Reading text
Skip to content

B2SHARE v2 vs v3 JSON Structural Differences#


Overview#

This document provides a technical comparison of the B2SHARE v2 and B2SHARE v3 JSON record structures. B2SHARE v3 is based on InvenioRDM v13, but introduces several custom extensions and data model adjustments, particularly in metadata, community handling, and PID organization.

All examples below use fictional data for demonstration purposes only.


Structural Overview#

Aspect B2SHARE v2 B2SHARE v3
Base system Invenio 2.x Customized InvenioRDM v13
Record ID UUID (b1a2c3d4e5f6...) Short alphanumeric ID (abcd1-efg23)
Record model Flat JSON (metadata and files at top level) Hierarchical JSON (with parent, pids, access, etc.)
Schema handling $schema URI per community community_extension_schema field with associated community_extension
File metadata Simple list of files with metadata Nested object with per-file metadata, access, and PIDs
PID management Embedded DOI/ePIC in metadata Centralized pids section with structured providers
Access control open_access and embargo_date Object-based model (access.record, embargo)

To do
A) Quote the B2SHARE comparison word for word, everything from "Skip to content" down to "and PID organization.".
B) In the records, take everything from the line containing "###sendFileAccept" down to the line containing "followed by the", both included, and write those lines out again with "sendId" changed to "senderId" and nothing else altered. Give only those lines, without the pictures.
The B2SHARE comparison and the records have no connection to each other.

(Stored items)
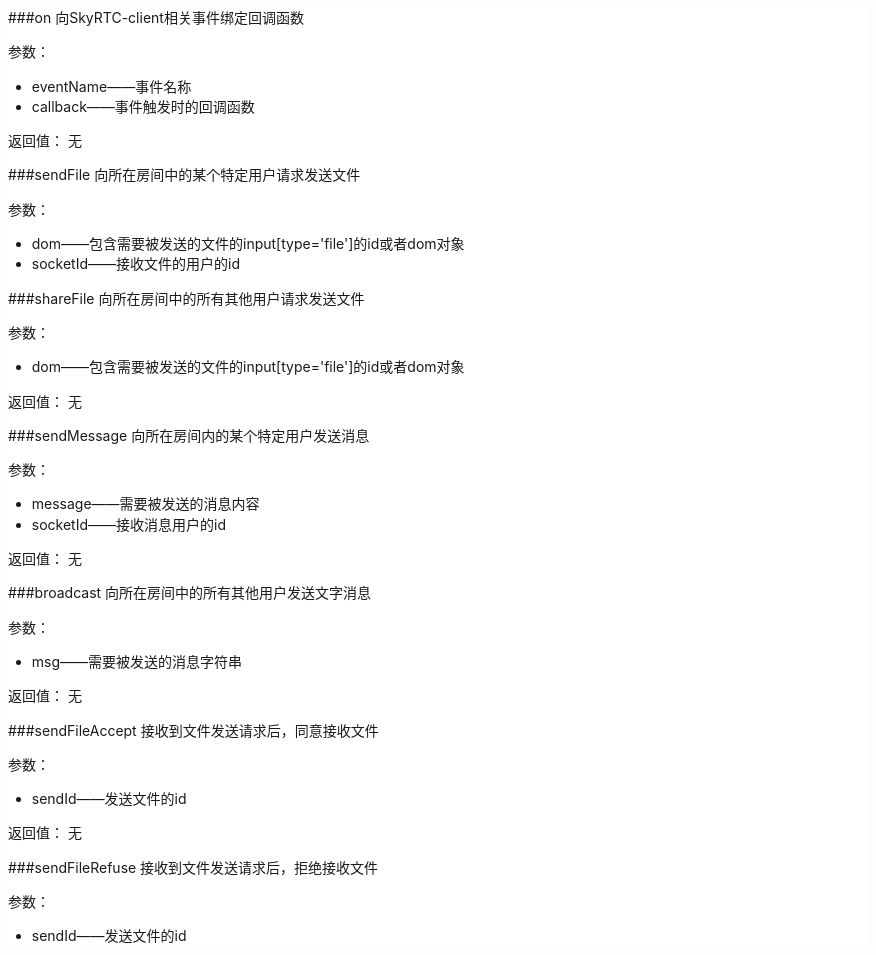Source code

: ###on
向SkyRTC-client相关事件绑定回调函数

参数：
* eventName——事件名称
* callback——事件触发时的回调函数

返回值：
无

###sendFile
向所在房间中的某个特定用户请求发送文件

参数：
* dom——包含需要被发送的文件的input[type='file']的id或者dom对象
* socketId——接收文件的用户的id

###shareFile
向所在房间中的所有其他用户请求发送文件

参数：
* dom——包含需要被发送的文件的input[type='file']的id或者dom对象

返回值：
无

###sendMessage
向所在房间内的某个特定用户发送消息

参数：
* message——需要被发送的消息内容
* socketId——接收消息用户的id

返回值：
无

###broadcast
向所在房间中的所有其他用户发送文字消息

参数：
* msg——需要被发送的消息字符串

返回值：
无

###sendFileAccept
接收到文件发送请求后，同意接收文件

参数：
* sendId——发送文件的id

返回值：
无

###sendFileRefuse
接收到文件发送请求后，拒绝接收文件

参数：
* sendId——发送文件的id
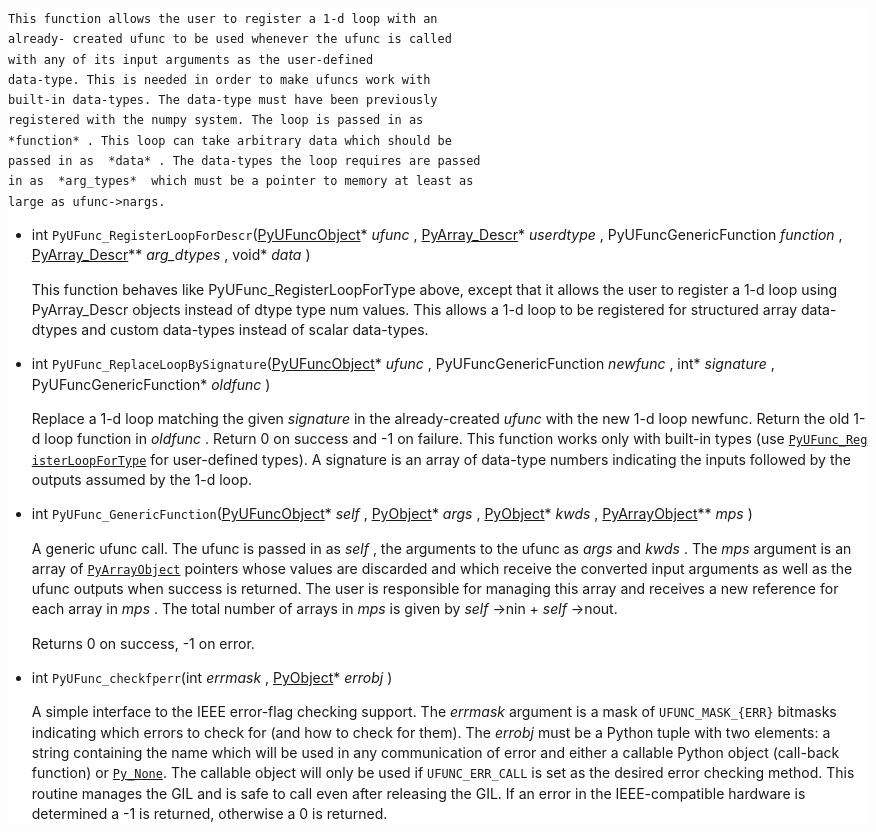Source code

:     This function allows the user to register a 1-d loop with an
    already- created ufunc to be used whenever the ufunc is called
    with any of its input arguments as the user-defined
    data-type. This is needed in order to make ufuncs work with
    built-in data-types. The data-type must have been previously
    registered with the numpy system. The loop is passed in as
    *function* . This loop can take arbitrary data which should be
    passed in as  *data* . The data-types the loop requires are passed
    in as  *arg_types*  which must be a pointer to memory at least as
    large as ufunc->nargs.

- int ``PyUFunc_RegisterLoopForDescr``([PyUFuncObject](types-and-structures.html#c.PyUFuncObject)*  *ufunc* , [PyArray_Descr](types-and-structures.html#c.PyArray_Descr)*  *userdtype* , PyUFuncGenericFunction  *function* , [PyArray_Descr](types-and-structures.html#c.PyArray_Descr)**  *arg_dtypes* , void*  *data* )

    This function behaves like PyUFunc_RegisterLoopForType above, except
    that it allows the user to register a 1-d loop using PyArray_Descr
    objects instead of dtype type num values. This allows a 1-d loop to be
    registered for structured array data-dtypes and custom data-types
    instead of scalar data-types.

- int ``PyUFunc_ReplaceLoopBySignature``([PyUFuncObject](types-and-structures.html#c.PyUFuncObject)*  *ufunc* , PyUFuncGenericFunction  *newfunc* , int*  *signature* , PyUFuncGenericFunction*  *oldfunc* )

    Replace a 1-d loop matching the given  *signature*  in the
    already-created  *ufunc*  with the new 1-d loop newfunc. Return the
    old 1-d loop function in  *oldfunc* . Return 0 on success and -1 on
    failure. This function works only with built-in types (use
    [``PyUFunc_RegisterLoopForType``](#c.PyUFunc_RegisterLoopForType) for user-defined types). A
    signature is an array of data-type numbers indicating the inputs
    followed by the outputs assumed by the 1-d loop.

- int ``PyUFunc_GenericFunction``([PyUFuncObject](types-and-structures.html#c.PyUFuncObject)*  *self* , [PyObject](https://docs.python.org/dev/c-api/structures.html#c.PyObject)*  *args* , [PyObject](https://docs.python.org/dev/c-api/structures.html#c.PyObject)*  *kwds* , [PyArrayObject](types-and-structures.html#c.PyArrayObject)**  *mps* )

    A generic ufunc call. The ufunc is passed in as  *self* , the arguments
    to the ufunc as  *args*  and  *kwds* . The  *mps*  argument is an array of
    [``PyArrayObject``](types-and-structures.html#c.PyArrayObject) pointers whose values are discarded and which
    receive the converted input arguments as well as the ufunc outputs
    when success is returned. The user is responsible for managing this
    array and receives a new reference for each array in  *mps* . The total
    number of arrays in  *mps*  is given by  *self*  ->nin +  *self*  ->nout.

    Returns 0 on success, -1 on error.

- int ``PyUFunc_checkfperr``(int  *errmask* , [PyObject](https://docs.python.org/dev/c-api/structures.html#c.PyObject)*  *errobj* )

    A simple interface to the IEEE error-flag checking support. The
    *errmask*  argument is a mask of ``UFUNC_MASK_{ERR}`` bitmasks
    indicating which errors to check for (and how to check for
    them). The  *errobj*  must be a Python tuple with two elements: a
    string containing the name which will be used in any communication
    of error and either a callable Python object (call-back function)
    or [``Py_None``](https://docs.python.org/dev/c-api/none.html#c.Py_None). The callable object will only be used if
    ``UFUNC_ERR_CALL`` is set as the desired error checking
    method. This routine manages the GIL and is safe to call even
    after releasing the GIL. If an error in the IEEE-compatible
    hardware is determined a -1 is returned, otherwise a 0 is
    returned.
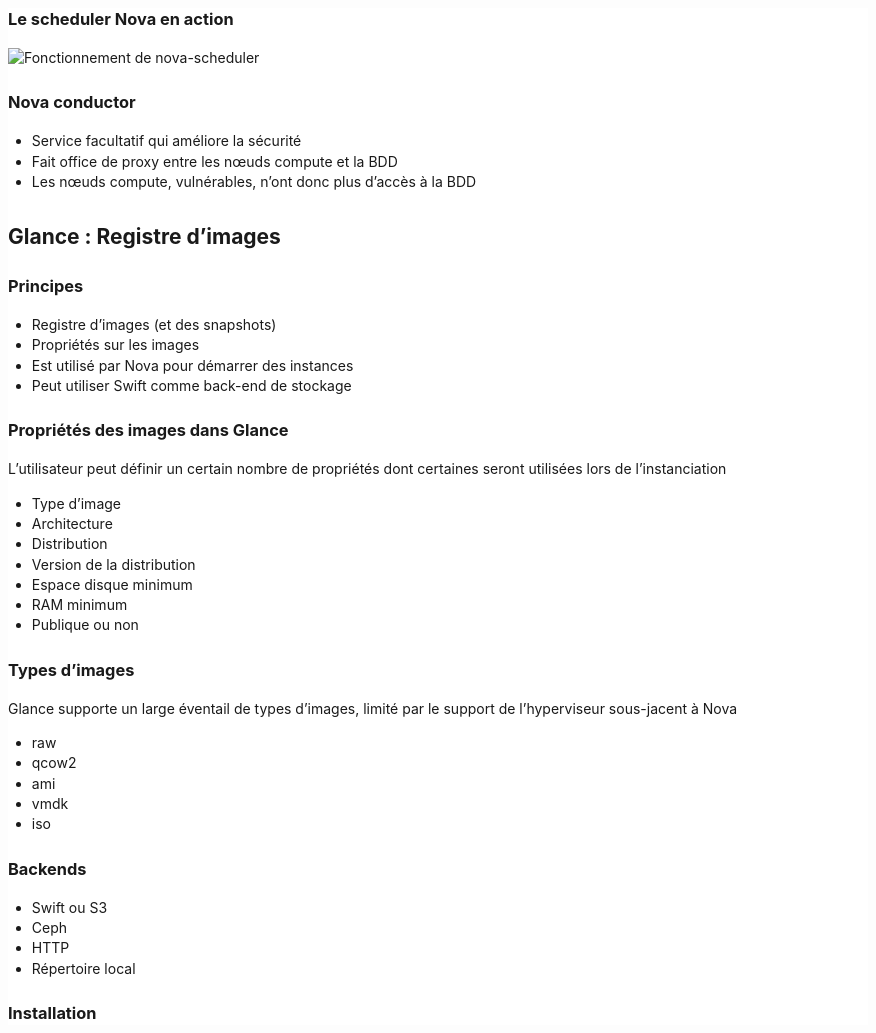 ### Le scheduler Nova en action

![Fonctionnement de nova-scheduler](images/scheduling-schema.png)

### Nova conductor

-   Service facultatif qui améliore la sécurité
-   Fait office de proxy entre les nœuds compute et la BDD
-   Les nœuds compute, vulnérables, n’ont donc plus d’accès à la BDD

## Glance : Registre d’images

### Principes

-   Registre d’images (et des snapshots)
-   Propriétés sur les images
-   Est utilisé par Nova pour démarrer des instances
-   Peut utiliser Swift comme back-end de stockage

### Propriétés des images dans Glance

L’utilisateur peut définir un certain nombre de propriétés dont certaines seront utilisées lors de  l’instanciation

-   Type d’image
-   Architecture
-   Distribution
-   Version de la distribution
-   Espace disque minimum
-   RAM minimum
-   Publique ou non

### Types d’images

Glance supporte un large éventail de types d’images, limité par le support de l’hyperviseur sous-jacent à Nova

-   raw
-   qcow2
-   ami
-   vmdk
-   iso

### Backends

-   Swift ou S3
-   Ceph
-   HTTP
-   Répertoire local

### Installation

Answers to each task
A)
Skip to content

B2SHARE v2 vs v3 JSON Structural Differences#


Overview#

This document provides a technical comparison of the B2SHARE v2 and B2SHARE v3 JSON record structures. B2SHARE v3 is based on InvenioRDM v13, but introduces several custom extensions and data model adjustments, particularly in metadata, community handling, and PID organization.

B)
###sendFileAccept
接收到文件发送请求后，同意接收文件

参数：
* senderId——发送文件的id

返回值：
无

###sendFileRefuse
接收到文件发送请求后，拒绝接收文件

参数：
* senderId——发送文件的id
Source code

:     This function allows the user to register a 1-d loop with an
    already- created ufunc to be used whenever the ufunc is called
    with any of its input arguments as the user-defined
    data-type. This is needed in order to make ufuncs work with
    built-in data-types. The data-type must have been previously
    registered with the numpy system. The loop is passed in as
    *function* . This loop can take arbitrary data which should be
    passed in as  *data* . The data-types the loop requires are passed
    in as  *arg_types*  which must be a pointer to memory at least as
    large as ufunc->nargs.

- int ``PyUFunc_RegisterLoopForDescr``([PyUFuncObject](types-and-structures.html#c.PyUFuncObject)*  *ufunc* , [PyArray_Descr](types-and-structures.html#c.PyArray_Descr)*  *userdtype* , PyUFuncGenericFunction  *function* , [PyArray_Descr](types-and-structures.html#c.PyArray_Descr)**  *arg_dtypes* , void*  *data* )

    This function behaves like PyUFunc_RegisterLoopForType above, except
    that it allows the user to register a 1-d loop using PyArray_Descr
    objects instead of dtype type num values. This allows a 1-d loop to be
    registered for structured array data-dtypes and custom data-types
    instead of scalar data-types.

- int ``PyUFunc_ReplaceLoopBySignature``([PyUFuncObject](types-and-structures.html#c.PyUFuncObject)*  *ufunc* , PyUFuncGenericFunction  *newfunc* , int*  *signature* , PyUFuncGenericFunction*  *oldfunc* )

    Replace a 1-d loop matching the given  *signature*  in the
    already-created  *ufunc*  with the new 1-d loop newfunc. Return the
    old 1-d loop function in  *oldfunc* . Return 0 on success and -1 on
    failure. This function works only with built-in types (use
    [``PyUFunc_RegisterLoopForType``](#c.PyUFunc_RegisterLoopForType) for user-defined types). A
    signature is an array of data-type numbers indicating the inputs
    followed by the outputs assumed by the 1-d loop.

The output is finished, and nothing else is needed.